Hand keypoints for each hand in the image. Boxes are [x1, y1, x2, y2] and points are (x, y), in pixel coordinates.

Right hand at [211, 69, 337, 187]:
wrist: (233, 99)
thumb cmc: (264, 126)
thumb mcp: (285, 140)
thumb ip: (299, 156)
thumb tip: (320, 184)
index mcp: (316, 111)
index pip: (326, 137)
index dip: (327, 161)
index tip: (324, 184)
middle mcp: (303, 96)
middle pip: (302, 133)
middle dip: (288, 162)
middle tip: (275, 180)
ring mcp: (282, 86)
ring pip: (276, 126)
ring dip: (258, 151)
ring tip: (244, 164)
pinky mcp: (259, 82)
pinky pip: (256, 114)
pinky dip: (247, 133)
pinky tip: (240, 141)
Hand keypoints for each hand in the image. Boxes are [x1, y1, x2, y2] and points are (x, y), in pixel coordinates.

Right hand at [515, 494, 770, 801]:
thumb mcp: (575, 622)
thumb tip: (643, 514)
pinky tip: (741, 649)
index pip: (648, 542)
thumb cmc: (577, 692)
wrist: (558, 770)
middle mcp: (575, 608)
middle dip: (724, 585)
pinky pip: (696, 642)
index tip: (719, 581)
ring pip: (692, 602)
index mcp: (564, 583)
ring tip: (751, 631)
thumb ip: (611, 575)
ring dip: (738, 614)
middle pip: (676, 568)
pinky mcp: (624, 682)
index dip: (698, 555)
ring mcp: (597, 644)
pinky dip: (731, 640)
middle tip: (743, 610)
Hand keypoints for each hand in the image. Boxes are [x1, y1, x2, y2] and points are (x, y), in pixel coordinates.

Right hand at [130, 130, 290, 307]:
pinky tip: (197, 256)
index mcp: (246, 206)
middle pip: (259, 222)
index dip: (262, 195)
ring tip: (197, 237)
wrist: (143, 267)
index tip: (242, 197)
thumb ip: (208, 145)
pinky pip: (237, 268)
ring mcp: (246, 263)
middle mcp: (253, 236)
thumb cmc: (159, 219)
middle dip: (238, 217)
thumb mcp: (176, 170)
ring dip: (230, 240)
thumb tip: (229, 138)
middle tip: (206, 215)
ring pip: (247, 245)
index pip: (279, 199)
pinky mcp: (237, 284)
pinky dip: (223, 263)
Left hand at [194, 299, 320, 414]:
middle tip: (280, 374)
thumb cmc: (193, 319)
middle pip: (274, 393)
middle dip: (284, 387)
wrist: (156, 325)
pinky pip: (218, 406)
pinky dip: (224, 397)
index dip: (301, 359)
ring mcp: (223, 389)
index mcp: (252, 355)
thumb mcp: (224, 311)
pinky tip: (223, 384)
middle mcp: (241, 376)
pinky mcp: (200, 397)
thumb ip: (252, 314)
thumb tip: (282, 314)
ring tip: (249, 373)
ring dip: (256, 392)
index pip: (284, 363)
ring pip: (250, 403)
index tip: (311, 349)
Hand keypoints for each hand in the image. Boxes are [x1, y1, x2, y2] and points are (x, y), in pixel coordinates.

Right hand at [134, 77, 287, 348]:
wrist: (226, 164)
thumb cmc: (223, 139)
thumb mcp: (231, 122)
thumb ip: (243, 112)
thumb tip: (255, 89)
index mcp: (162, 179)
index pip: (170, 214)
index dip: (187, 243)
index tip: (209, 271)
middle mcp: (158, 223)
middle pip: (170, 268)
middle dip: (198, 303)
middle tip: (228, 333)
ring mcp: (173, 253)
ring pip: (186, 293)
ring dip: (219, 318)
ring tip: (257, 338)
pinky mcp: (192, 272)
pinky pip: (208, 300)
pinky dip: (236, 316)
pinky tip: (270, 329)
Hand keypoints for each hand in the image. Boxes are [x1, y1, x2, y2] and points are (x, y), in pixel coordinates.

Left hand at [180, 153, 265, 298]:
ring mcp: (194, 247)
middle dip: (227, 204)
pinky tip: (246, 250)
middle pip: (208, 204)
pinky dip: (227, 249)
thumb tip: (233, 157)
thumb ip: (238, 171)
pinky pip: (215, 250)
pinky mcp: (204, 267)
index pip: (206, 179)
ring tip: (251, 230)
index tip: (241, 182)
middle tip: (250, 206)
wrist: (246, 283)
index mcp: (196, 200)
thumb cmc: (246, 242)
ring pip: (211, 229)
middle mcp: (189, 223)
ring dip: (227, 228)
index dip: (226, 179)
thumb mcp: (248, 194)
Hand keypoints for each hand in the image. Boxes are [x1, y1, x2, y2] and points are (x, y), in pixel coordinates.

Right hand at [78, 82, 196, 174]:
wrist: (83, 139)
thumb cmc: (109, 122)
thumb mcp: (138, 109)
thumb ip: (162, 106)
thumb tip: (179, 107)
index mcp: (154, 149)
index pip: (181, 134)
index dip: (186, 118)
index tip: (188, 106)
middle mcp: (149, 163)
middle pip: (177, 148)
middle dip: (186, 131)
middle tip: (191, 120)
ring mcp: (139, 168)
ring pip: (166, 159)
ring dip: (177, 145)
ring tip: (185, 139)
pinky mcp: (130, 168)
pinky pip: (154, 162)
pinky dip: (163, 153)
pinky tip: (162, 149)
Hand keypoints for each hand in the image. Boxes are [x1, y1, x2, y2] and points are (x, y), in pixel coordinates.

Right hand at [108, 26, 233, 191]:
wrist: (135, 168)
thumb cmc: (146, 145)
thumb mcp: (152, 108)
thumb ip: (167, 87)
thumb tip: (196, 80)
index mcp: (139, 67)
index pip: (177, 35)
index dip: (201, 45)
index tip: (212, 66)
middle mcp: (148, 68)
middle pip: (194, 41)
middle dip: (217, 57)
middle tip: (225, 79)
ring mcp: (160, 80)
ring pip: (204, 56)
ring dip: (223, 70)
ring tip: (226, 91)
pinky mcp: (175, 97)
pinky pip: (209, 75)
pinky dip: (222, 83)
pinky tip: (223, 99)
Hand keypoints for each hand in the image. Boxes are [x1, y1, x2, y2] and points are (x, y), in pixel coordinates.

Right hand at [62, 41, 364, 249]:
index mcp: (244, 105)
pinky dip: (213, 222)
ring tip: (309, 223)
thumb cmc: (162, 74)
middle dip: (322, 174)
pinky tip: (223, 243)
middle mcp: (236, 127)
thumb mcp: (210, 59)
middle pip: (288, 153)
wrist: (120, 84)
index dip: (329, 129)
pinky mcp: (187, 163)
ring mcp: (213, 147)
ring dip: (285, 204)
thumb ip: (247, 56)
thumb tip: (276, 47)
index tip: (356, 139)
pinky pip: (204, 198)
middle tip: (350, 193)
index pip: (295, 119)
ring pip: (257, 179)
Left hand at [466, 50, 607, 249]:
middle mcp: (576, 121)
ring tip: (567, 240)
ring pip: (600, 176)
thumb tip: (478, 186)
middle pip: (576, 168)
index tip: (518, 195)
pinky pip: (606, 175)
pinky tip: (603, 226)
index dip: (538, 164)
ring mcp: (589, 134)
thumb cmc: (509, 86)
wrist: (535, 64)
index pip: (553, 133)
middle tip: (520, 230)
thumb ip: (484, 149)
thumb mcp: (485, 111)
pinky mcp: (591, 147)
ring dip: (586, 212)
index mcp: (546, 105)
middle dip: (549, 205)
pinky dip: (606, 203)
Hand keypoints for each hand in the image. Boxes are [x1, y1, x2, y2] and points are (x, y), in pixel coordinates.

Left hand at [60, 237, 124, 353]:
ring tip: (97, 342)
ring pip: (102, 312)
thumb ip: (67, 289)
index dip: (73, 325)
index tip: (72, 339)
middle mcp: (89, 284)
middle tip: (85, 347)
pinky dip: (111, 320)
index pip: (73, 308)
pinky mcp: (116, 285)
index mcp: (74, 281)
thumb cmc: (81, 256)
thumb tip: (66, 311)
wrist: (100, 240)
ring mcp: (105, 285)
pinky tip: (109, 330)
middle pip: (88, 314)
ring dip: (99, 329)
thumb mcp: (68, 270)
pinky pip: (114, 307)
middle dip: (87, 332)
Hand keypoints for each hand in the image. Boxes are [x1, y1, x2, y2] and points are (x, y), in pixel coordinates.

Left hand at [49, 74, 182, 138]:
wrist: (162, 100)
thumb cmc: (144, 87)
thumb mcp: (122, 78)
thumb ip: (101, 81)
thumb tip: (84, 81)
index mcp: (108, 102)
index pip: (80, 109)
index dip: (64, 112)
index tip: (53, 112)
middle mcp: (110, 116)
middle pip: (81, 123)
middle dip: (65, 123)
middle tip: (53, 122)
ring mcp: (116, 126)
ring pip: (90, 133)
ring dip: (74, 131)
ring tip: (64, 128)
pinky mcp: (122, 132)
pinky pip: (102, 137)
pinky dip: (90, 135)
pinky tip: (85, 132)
:::::
§ **WHAT YOU WILL DO**:
Look above for the line holding "thumb tip: (179, 107)" and the line holding "thumb cmc: (162, 74)". Retype both, and every line between them, word for word and nothing else.

§ **TASK OUTPUT**:
thumb tip: (179, 107)
index mcp: (154, 149)
index pip: (181, 134)
index dip: (186, 118)
index tip: (188, 106)
middle mcp: (149, 163)
middle pip: (177, 148)
middle dip: (186, 131)
middle tip: (191, 120)
ring mcp: (139, 168)
ring pip: (166, 159)
ring dip: (177, 145)
ring tip: (185, 139)
pinky mcp: (130, 168)
pinky pip: (154, 162)
pinky dip: (163, 153)
pinky tip: (162, 149)
Hand keypoints for each hand in the image. Boxes are [x1, y1, x2, y2] and points are (x, y), in pixel coordinates.

Right hand at [108, 26, 233, 191]:
wrist: (135, 168)
thumb cmc: (146, 145)
thumb mcp: (152, 108)
thumb ip: (167, 87)
thumb tip: (196, 80)
index mcp: (139, 67)
index pip: (177, 35)
index dip: (201, 45)
index tip: (212, 66)
middle mcp: (148, 68)
middle pip: (194, 41)
middle dip: (217, 57)
middle tip: (225, 79)
ring mcp: (160, 80)
ring pip: (204, 56)
ring dip: (223, 70)
ring tip: (226, 91)
pinky mcp: (175, 97)
pinky pip: (209, 75)
pinky dip: (222, 83)
pinky tip: (223, 99)
Hand keypoints for each hand in the image. Boxes are [x1, y1, x2, y2] and points are (x, y), in pixel coordinates.

Right hand at [62, 41, 364, 249]:
index mcp: (244, 105)
pinky dip: (213, 222)
ring tip: (309, 223)
thumb cmc: (162, 74)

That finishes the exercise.